Now, it’s not a story about a bunch of Pagans coming to Jerusalem and being saved. It’s a story about Jews, both those who are natives to the holy land and those who came from the Diaspora to the celebration of the Pentecost Feast, plus some gentiles who were God-fearers who attended the synagogue or Proselytes on the way to becoming Jews.

But what the story says, in essence, is that the kingdom is coming and when the Spirit is poured out, even the boundaries of language fall, so that all manner of persons can come to know Jesus Christ and be saved. Still, today, we have not lived up to the full measure of the radical nature of this kingdom teaching, whether it comes to us in the form of sermon by Peter or a parable by Jesus, the message is the same. Prejudice, hatred, racism will not do. It’s not what the kingdom’s about.

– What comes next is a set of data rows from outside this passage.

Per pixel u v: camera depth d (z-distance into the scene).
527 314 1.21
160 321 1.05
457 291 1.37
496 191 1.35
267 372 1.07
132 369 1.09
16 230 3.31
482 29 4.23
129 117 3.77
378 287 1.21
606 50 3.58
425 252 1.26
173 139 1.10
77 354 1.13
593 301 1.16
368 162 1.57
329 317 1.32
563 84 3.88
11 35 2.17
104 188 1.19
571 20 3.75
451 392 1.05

But it also comes with a minatory warning, doesn’t it? If they do this to the Master, and crucify him on Golgotha, what should the disciples expect? Jesus did not say, ‘Take up your Bibles and follow me.’ He said, “Take up your cross and follow me. If anyone would come after me, let them take up your cross and follow me.”

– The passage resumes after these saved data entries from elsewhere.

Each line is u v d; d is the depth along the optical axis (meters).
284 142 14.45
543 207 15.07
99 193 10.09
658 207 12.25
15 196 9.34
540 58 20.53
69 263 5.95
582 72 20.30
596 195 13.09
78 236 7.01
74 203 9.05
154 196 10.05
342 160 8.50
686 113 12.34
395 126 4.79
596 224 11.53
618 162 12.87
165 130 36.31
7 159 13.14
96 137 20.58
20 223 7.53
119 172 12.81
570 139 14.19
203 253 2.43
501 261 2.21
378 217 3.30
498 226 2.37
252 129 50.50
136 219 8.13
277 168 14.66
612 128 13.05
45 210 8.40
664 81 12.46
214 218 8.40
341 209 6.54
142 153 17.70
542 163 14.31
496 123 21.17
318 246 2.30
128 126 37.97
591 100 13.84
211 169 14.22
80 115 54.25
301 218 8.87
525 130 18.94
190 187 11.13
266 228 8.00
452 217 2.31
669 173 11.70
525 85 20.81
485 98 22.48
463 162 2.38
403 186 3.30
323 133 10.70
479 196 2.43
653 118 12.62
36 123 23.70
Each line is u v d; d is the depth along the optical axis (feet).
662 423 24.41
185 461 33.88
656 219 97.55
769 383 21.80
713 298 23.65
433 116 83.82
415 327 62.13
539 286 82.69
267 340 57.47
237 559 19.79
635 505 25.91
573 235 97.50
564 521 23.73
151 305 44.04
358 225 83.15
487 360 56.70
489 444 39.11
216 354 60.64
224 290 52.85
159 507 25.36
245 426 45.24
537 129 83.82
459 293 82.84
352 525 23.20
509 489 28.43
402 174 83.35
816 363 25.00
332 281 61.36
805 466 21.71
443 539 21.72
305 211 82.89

Dietrich Bonhoeffer said, “When Jesus bid you come, he bid you come and die.” In principle, you have signed over your life to the Lord when you came to the Lord. Why would you expect the world to treat you any better than he was treated?

These parables are powerful. In their original contexts, they were often offensive. I like to say about ministers, they need to have a capacity to comfort the afflicted but they’d better also have a capacity to afflict the comfortable, because Jesus’ parables are not Sesame Street tales. They often afflict the comfortable and make them profoundly uncomfortable.

One of the most famous sermons ever preached in America was preached by Jonathan Edwards. Its title was Sinners in the Hands of an Angry God. If you’ve not read this sermon, then you need to read it. It’s a barn burner. It’s a real corker.

I never heard a sermon like this growing up in the Methodist church. Shoot, I never heard a sermon [on][37:43] hell growing up in the Methodist church. I heard a lot of other kind of stuff and a lot of it nonsense but I didn’t hear that.

My mother grew up in the Southern Baptist church. She did hear some hell fire sermons. She said, as a little girl, she remembers them vividly because they made the hair on the back of her neck raise up. You know?

In the sermon, Sinners in the Hands of an Angry God…when Jonathan Edwards got going and you need to understand, he was not a charismatic speaker, so you gotta picture this man with thick glasses, a long frock coat, a powdered wig, a manuscript this tall, handwritten, being held like this in front of his face and he’s reading this sermon to his congregation.

And on the platform is one of his deacons and he gets to the bit about the spider dangling over the pit of hell and the deacon comes unglued. The deacon gets the point of the sermon. He comes over and grabs Mr. Edwards by the frock coat and says, “Mr. Edwards, Mr. Edwards, I pray thee remember the mercies of God!” Yeah. He came unglued. Sinners in the Hands of an Angry God.

These parables are full of both justice and mercy… Both righteousness and compassion. Now you know, we like the nice soft squishy bits...Not so much the righteousness and justice bits.

But let me say to you now that if you have concern or compassion for the oppressed, you will have a concern for righteousness and justice. It has been said, and I agree with this, that one of the essential requirements for doing ministry is the capacity for righteous anger. I mean, sin is destroying our world. Why is it that we would be complacent about that?

Sin is destroying human lives of people we love…Friends, family. Why is it that we would not be righteously indignant as God is about that? These parables are full of anger at sin but full of love for the sinner. You see, we need to learn how to do what Jesus did, to have that balance of justice and mercy…That balance of righteousness and compassion. It’s a hard balance to strike.